Annunziata Cazzetta, Pubblico Ministero, il 26/3/2007 querela il giornalista Nicola Piccenna ed il Direttore del settimanale “Il Resto” per diffamazione a mezzo stampa (firma la querela apponendo il timbro di sostituto procuratore della Repubblica Italiana, sic!). Dopo di che dispone che le utenze telefoniche di quel direttore e di quel giornalista vengano intercettate per sette mesi consecutivi. Solo al giornalista vengono intercettate oltre diecimila telefonate con il dichiarato intento di “scoprire le fonti”. Nessuna delle telefonate intercettate, è stata ritenuta indicativa di rilievi penali o di qualsivoglia rilevanza.

Annunziata Cazzetta, Pubblico Ministero, ha mentito in udienza il 28/11/2008, dichiarando falsamente che non sussisteva la "grave inimicizia" (ascolta audio e leggi la trascrizione) e che comunque era unilaterale, cioè di Piccenna nei suoi confronti. Mentiva Cazzetta, sapendo di mentire, poiché lei stessa aveva querelato Piccenna due volte (in data 26/3/2007 e 12/10/2007).
Quel mendacio in udienza, denunciato formalmente alla Procura di Catanzaro ed alla Procura Generale presso la Cassazione, alla D.ssa Cazzetta non valse alcun rilievo penale o disciplinare, caro Sabelli, altro che schiaffi ai magistrati! Carezze, solo carezze).

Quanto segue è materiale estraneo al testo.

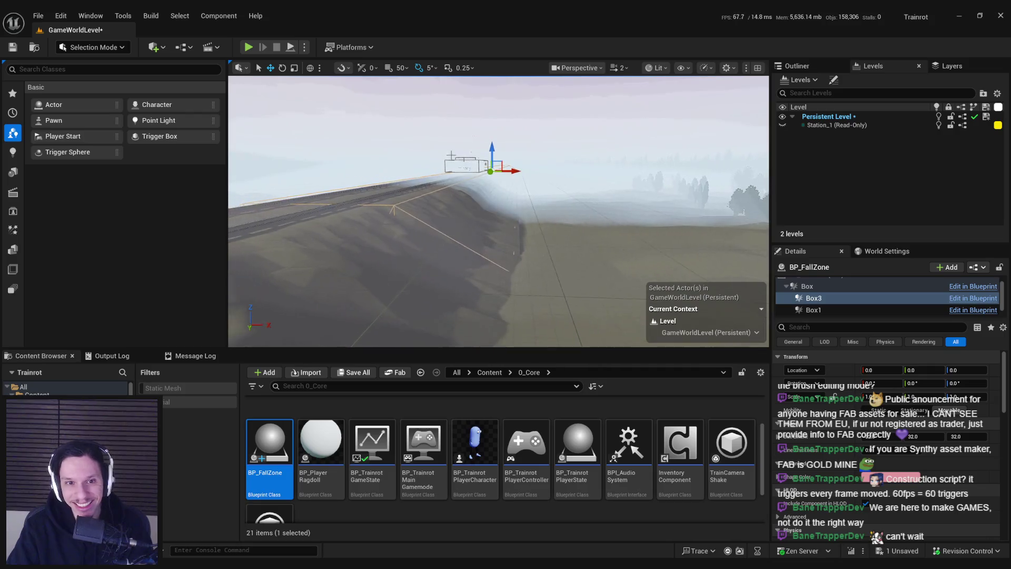
{"action": "left_click_drag", "start_coordinate": [556, 182], "coordinate": [541, 172]}
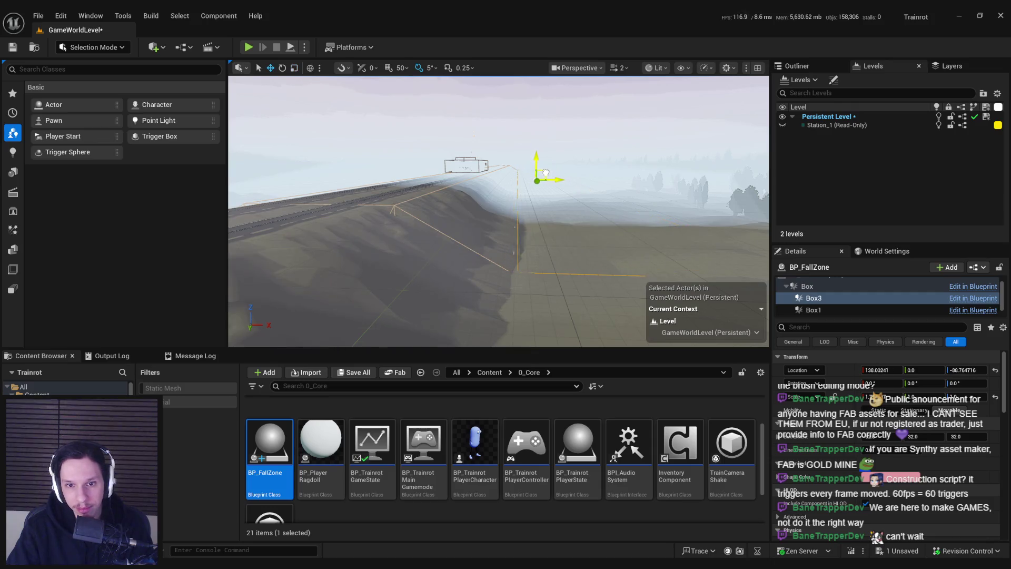
{"action": "mouse_move", "coordinate": [546, 172]}
{"action": "left_mouse_down"}
{"action": "mouse_move", "coordinate": [563, 169]}
{"action": "mouse_move", "coordinate": [462, 170]}
{"action": "mouse_move", "coordinate": [512, 169]}
{"action": "left_mouse_up"}
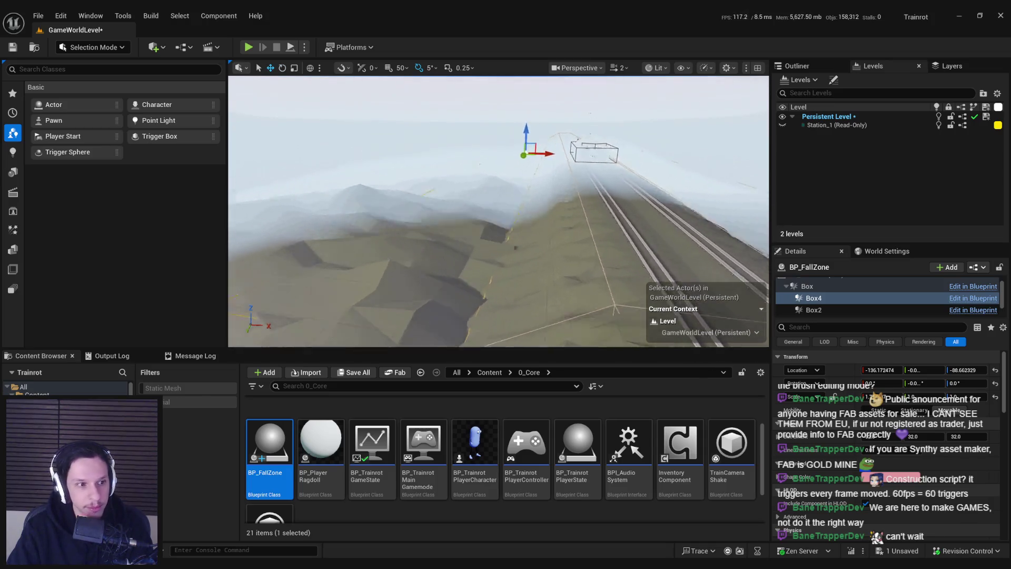
{"action": "key", "text": "ctrl+s"}
Step: Fly the view down to the train and run quick play sessions, stopping each with Escape
{"action": "key", "text": "w"}
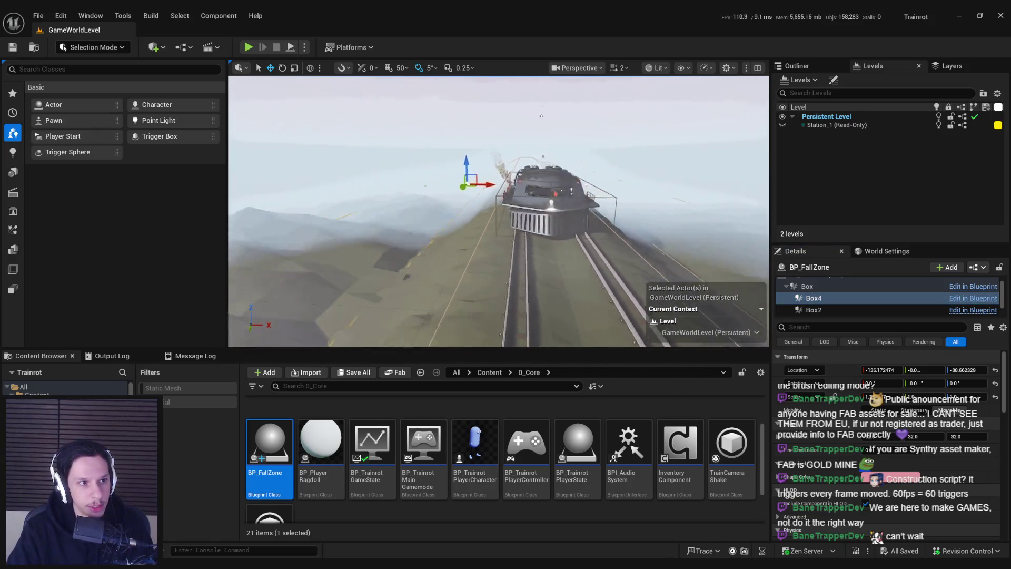
{"action": "key", "text": "w"}
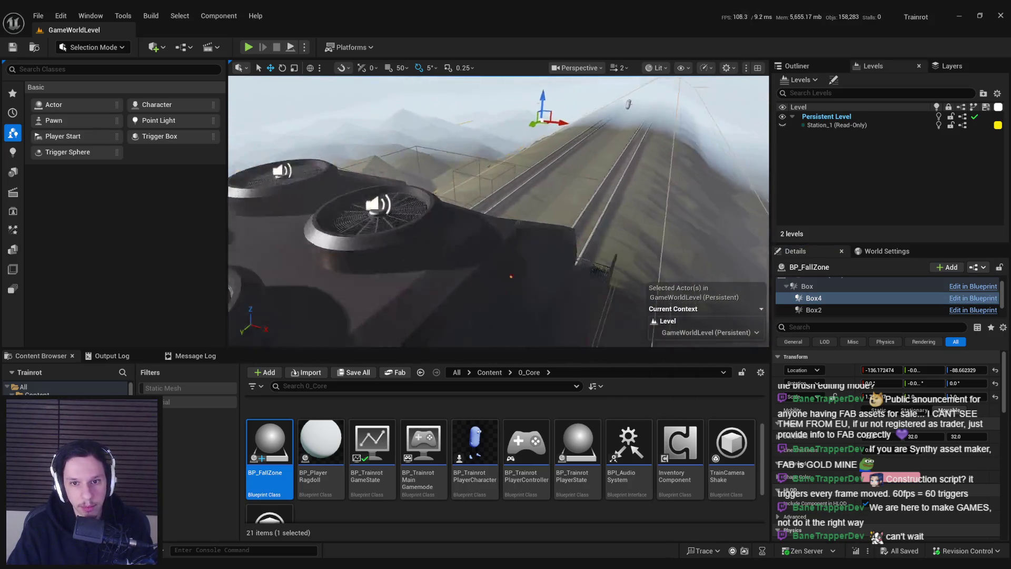
{"action": "scroll", "coordinate": [498, 210], "scroll_direction": "down", "scroll_amount": 1}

I (circa) sessanta procedimenti disciplinari a cui è stata sottoposta Annunziata Cazzetta hanno prodotto (circa) sessanta meno una archiviazioni. Per un solo caso è stata comminata una condanna: censura (poco più di un rimbrotto). Impugnata in Cassazione, la censura è stata cancellata con una motivazione beffarda: la segnalazione degli abusi di Cazzetta era iniziata nell'anno 2007 (proseguono a tutt'oggi), mentre la censura era stata decretata nel 2013, ben oltre la “prescrizione” che, per i signori magistrati, è solo di un anno!
Cazzetta commette il suo abuso per anni, la vittima ne segnala i comportamenti illegittimi per anni e lei la fa franca, poichè viene censurata troppo tardi.

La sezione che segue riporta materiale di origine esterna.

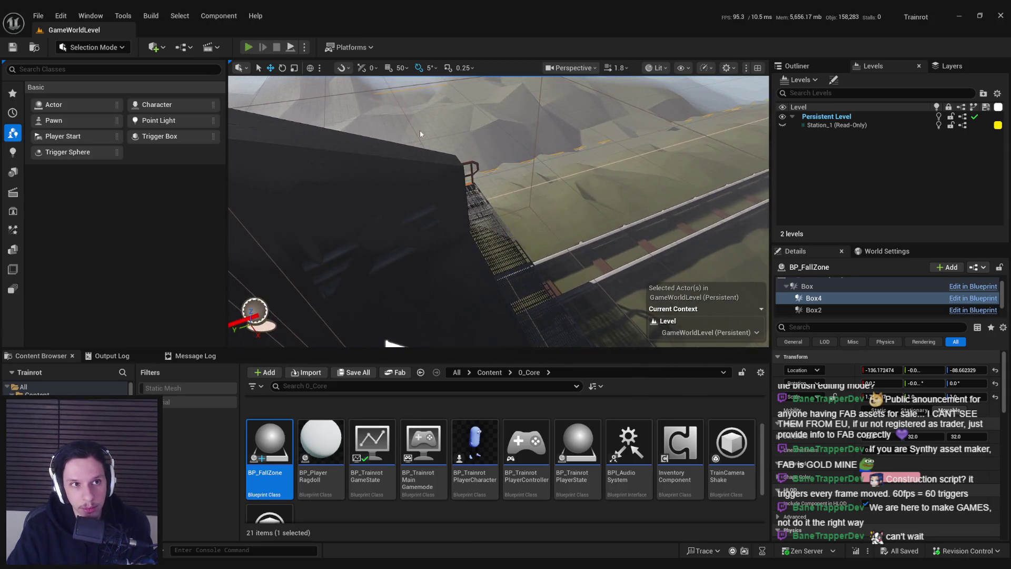
{"action": "key", "text": "alt+p"}
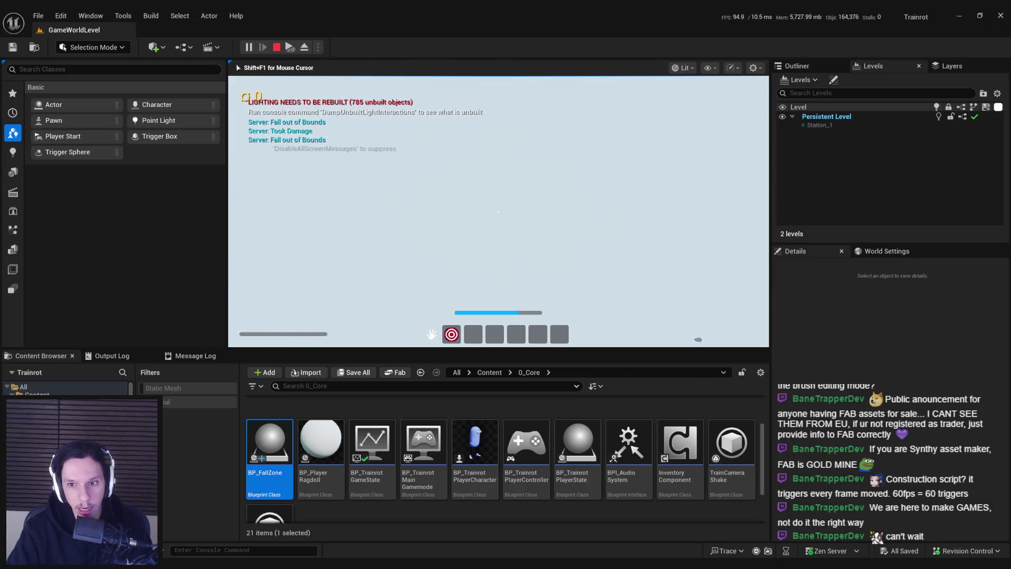
{"action": "key", "text": "Escape"}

Rodolfo Sabelli - Presidente ANM
Caro dott. Sabelli, crede che le Istituzioni guadagnino in credibilità se ad amministrarle sono personaggi come Annunziata Cazzetta? Crede che sia edificante consentire ad un siffatto magistrato d'indossare la toga nel Tribunale di Matera in cui le sue gesta (ne ho riportato una piccolissima parte) sono ben note al punto che la gente le ride dietro?


Per la cronaca, sappia che nella perquisizione che subii nella mia abitazione al secondo piano, non venne ritrovato nè il cavallo e nemmeno la lancia... con l'uso delle armi: vergogna!